In Iran, conservative legislators have threatened an intensification of nuclear activities in breach of the 2015 pact if the Europeans did not "honor their commitments." In a state of relative desperation, Iran is issuing increasingly loud threats to the West despite unconfirmed reports of discreet contacts with U.S. diplomats. As U.S. officials have been saying, reviving the 2015 pact will not be easy.

Iran's position now shares some similarities with the months leading up to that accord, when officials insisted there would be no deal unless sanctions were lifted. They wanted to give the impression they had the upper hand. Rouhani would issue statements saying that talks had shown "Iran won't surrender to pressure, sanctions and force." But later comments by a foreign policy adviser to the supreme leader, Ali Akbar Velayati, were closer to the truth. He told a television interview in 2018 that, without the pact, "the other option was war."

The regime's options have not changed much in the interim years. Israel is threatening military action. An international coalition is not an impossibility. And Iran's nuclear program could be thwarted with cyber attacks. It is a fluid situation, and the Europeans will not wait forever to negotiate. They may well have already tired of Iran's cat-and-mouse game.

In this context, will Iran agree to end its ballistic activities or regional interventions? If it did, who would verify its compliance, and what would the world powers do should it break its pledges? Iran needs to sell its oil, and years of sanctions and multiple curbs on its banking and financial activities have lost it a big share of the oil market. Can it hope to recover it?
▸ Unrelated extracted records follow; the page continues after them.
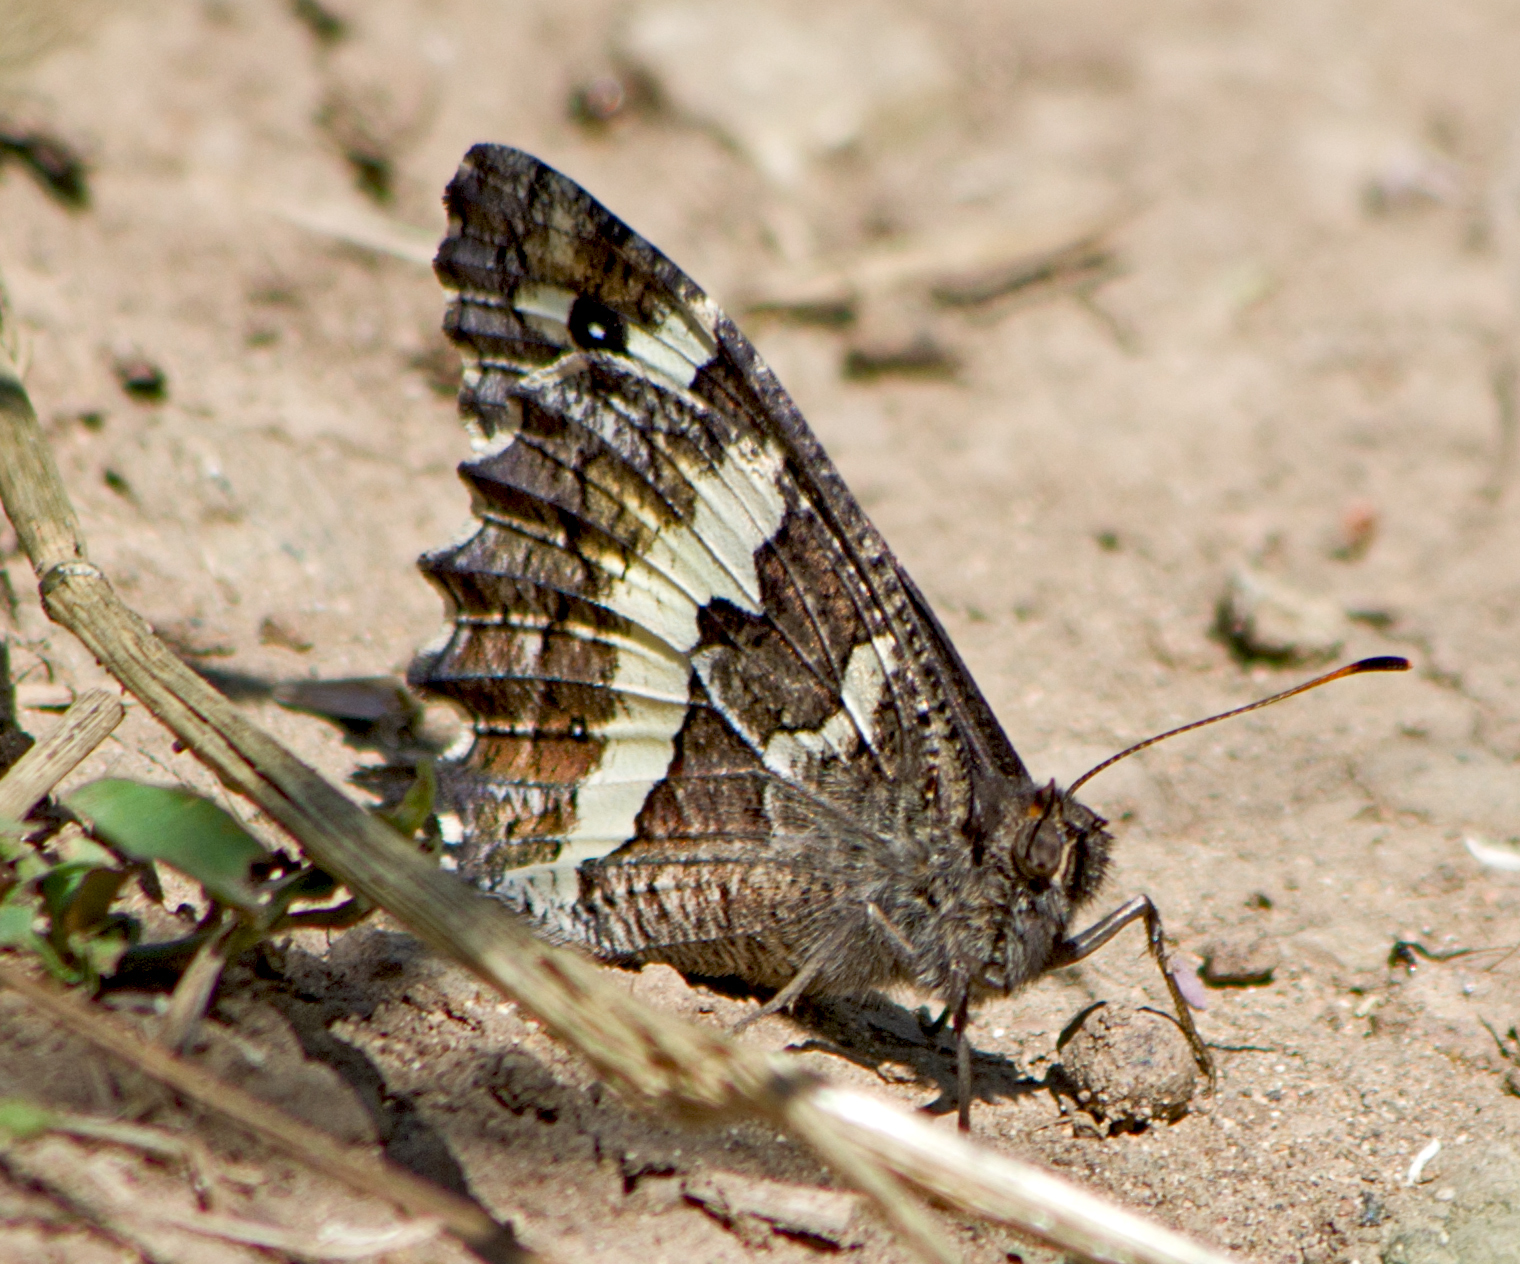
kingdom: Animalia
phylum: Arthropoda
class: Insecta
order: Lepidoptera
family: Lycaenidae
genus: Loweia
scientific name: Loweia tityrus
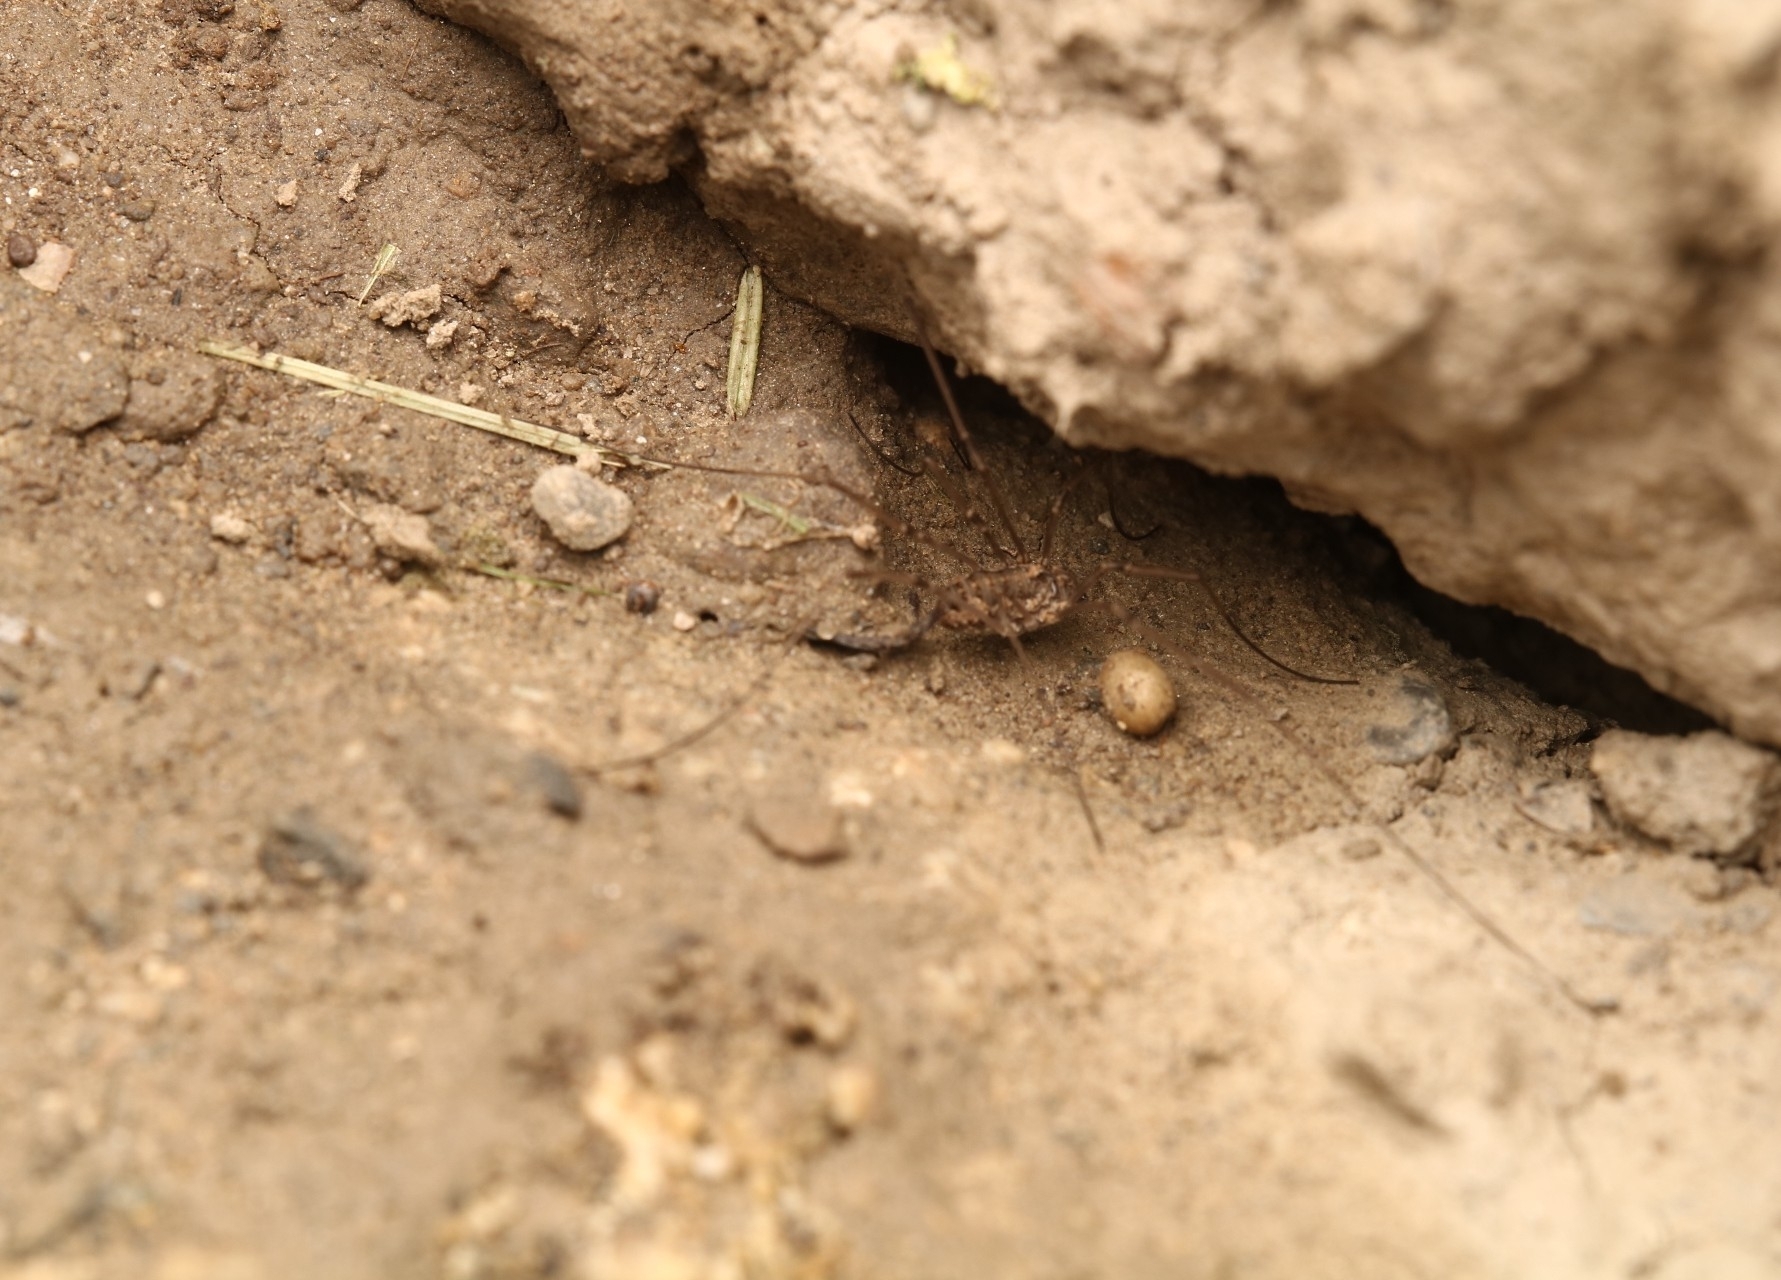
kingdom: Animalia
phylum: Arthropoda
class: Arachnida
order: Opiliones
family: Phalangiidae
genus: Phalangium
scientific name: Phalangium opilio
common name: Daddy longleg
Iranian society is hard-pressed, tired and angry. Some would say it's on the verge of explosion. Hossein Dehqan, another adviser to Supreme Leader Ali Khamenei, has said "regime continuity" is the primary condition of any agreement with the United States. As in the past, the regime wants security guarantees from the international powers, when it should seek them from within its own system. It claims that accepting the West's conditions will do nothing to secure its existence, while rejecting them will push it toward the "war option."

If the West was to create the conditions for the regime's prolongation, the Islamic Republic would of course use this to keep suppressing dissent and to continue, for a while longer, its tattered, parasitical and harmful existence.